- [Given data]

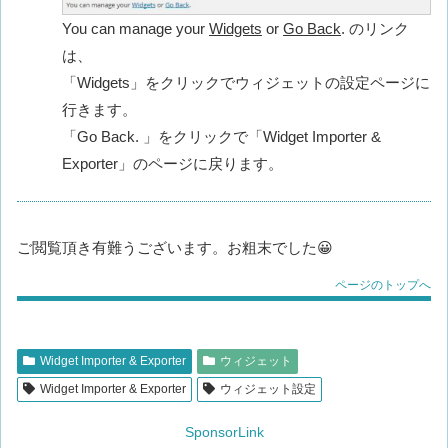
You can manage your
Widgets
or
Go Back
. のリンク
は、
「Widgets」をクリックでウィジェットの設定ページに
行きます。
「Go Back. 」をクリックで「Widget Importer &
Exporter」のページに戻ります。
ご閲覧頂き有難うございます。お粗末でした😀
ページのトップへ
Widget Importer & Exporter
ウィジェット
Widget Importer & Exporter
ウィジェット設定
SponsorLink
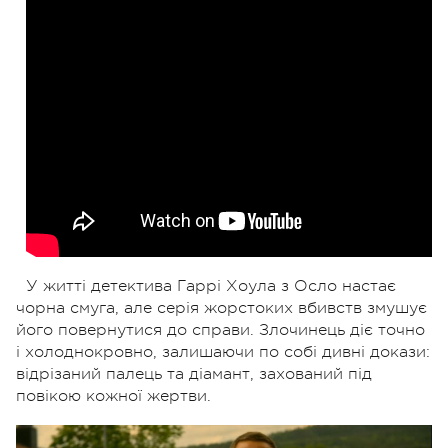
У житті детектива Гаррі Хоула з Осло настає
чорна смуга, але серія жорстоких вбивств змушує
його повернутися до справи. Злочинець діє точно
і холоднокровно, залишаючи по собі дивні докази:
відрізаний палець та діамант, захований під
повікою кожної жертви.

- [What you need to do]
Transcribe each entry exactly, pictures excluded.

- [Problem solution]
You can manage your
Widgets
or
Go Back
. のリンク
は、
「Widgets」をクリックでウィジェットの設定ページに
行きます。
「Go Back. 」をクリックで「Widget Importer &
Exporter」のページに戻ります。
ご閲覧頂き有難うございます。お粗末でした😀
ページのトップへ
Widget Importer & Exporter
ウィジェット
Widget Importer & Exporter
ウィジェット設定
SponsorLink
У житті детектива Гаррі Хоула з Осло настає
чорна смуга, але серія жорстоких вбивств змушує
його повернутися до справи. Злочинець діє точно
і холоднокровно, залишаючи по собі дивні докази:
відрізаний палець та діамант, захований під
повікою кожної жертви.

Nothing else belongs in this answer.